The forgotten 1967 rescue of the Jews of Aden
The 50th anniversary of the Six Day War is being commemorated with articles and TV programmes. But the impact on the remaining Jewish communities of the furious Arab reaction to their defeat has been almost completely forgotten. Take for instance, the rescue from murderous riots of the last Jews of Aden, a British colony at the tip of the Arabian peninsula.
Fom left: Simon Tobi of the Aden Jews’ Congregation in London, Michelle Huberman of Harif, speaker Nigel Grizzard and Lyn Julius of Harif (photo: Laurence Julius)
Researcher Nigel Grizzard gave a talk under the auspices of Harif and the Aden Jewish Community Centre in Stamford Hill, London on 5 June on the evacuation by British troops of 140 Jews to Britain. They owe their survival to two unsung heroes: Abraham Marks, the headmaster of the Selim Jewish school, who personally went from house to house in order to assemble Jews for evacuation; and Lord Barnett Janner, who secured British passports for the evacuees.
Known as the Paris of the East, Aden was a thriving port whose 8,000 Jews had settled there not just from neighbouring Yemen, but India and the Ottoman empire. There were disturbances in the 1930s to ruffle their comfortable and prosperous lives, but the 1947 riots were the turning point, resulting in the exodus of all but a few hundred Jews. Muslim levies, armed and officered by the British, shot and killed 82 (some estimate 87) Jews. Shops were looted, much property was destroyed and the Jewish boys’ school in the Jewish quarter of Crater burnt down. Subsequent official British inquiries into these events whitewashed the role of the levies – only nine were imprisoned – and even tried to blame ‘Jewish snipers’ for some of the deaths.
The evacuation by the Royal Lancashire Regiment of the last Jewish residents in 1967 was in marked contrast to Britain’s failure to protect the Jewish community in 1947. As President Nasser whipped up anti-Jewish feeling in the run-up to the Six Day War, there were several attempts to set fire to Jewish shops and houses. At the outbreak of the war in June 1967, it became clear that lives were in danger: seventy Jews were moved to the Jewish-owned Victoria hotel. Thanks to the good offices of Barnett Janner, the entire community was flown out via Tehran. Twenty Jews got off the ‘plane in Israel; the rest journeyed on to the UK.
Matters deteriorated after the Jews left and 22 British soldiers were killed on a single day in June by Arab mutineers. Britain finally withdrew from its last outpost of empire on 30 November 1967 after ruling Aden for 128 years.

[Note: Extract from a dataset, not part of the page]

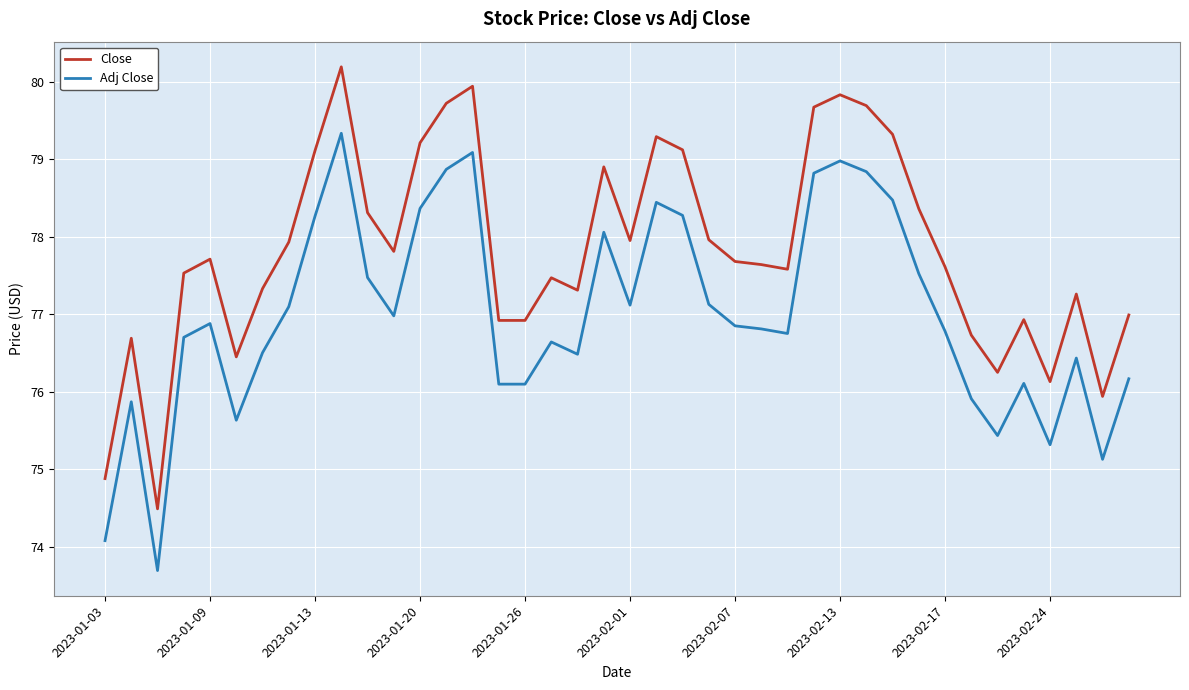

Which series has the largest range (max minus min)?

Close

Joseph Howard, an Adenite Jew who organised the 25th anniversary commemoration of the 1967 evacuation, says of Abraham Marks: ‘he saved our lives.’ As a child in 1947 he remembers being tipped off by an Arab and told not to go to school on the day that the riots broke out. Tens of houses were burnt down. ‘There were not riots, but murder,’ he says. Among the dead was the brother of Professor Reuven Ahroni, the author of one of the few books about the Jewish community in Aden.
Addressing the audience of 120 packing the Aden community centre, Nigel Grizzard urged members to write a pamphlet detailing their recent history before all memory of it is lost.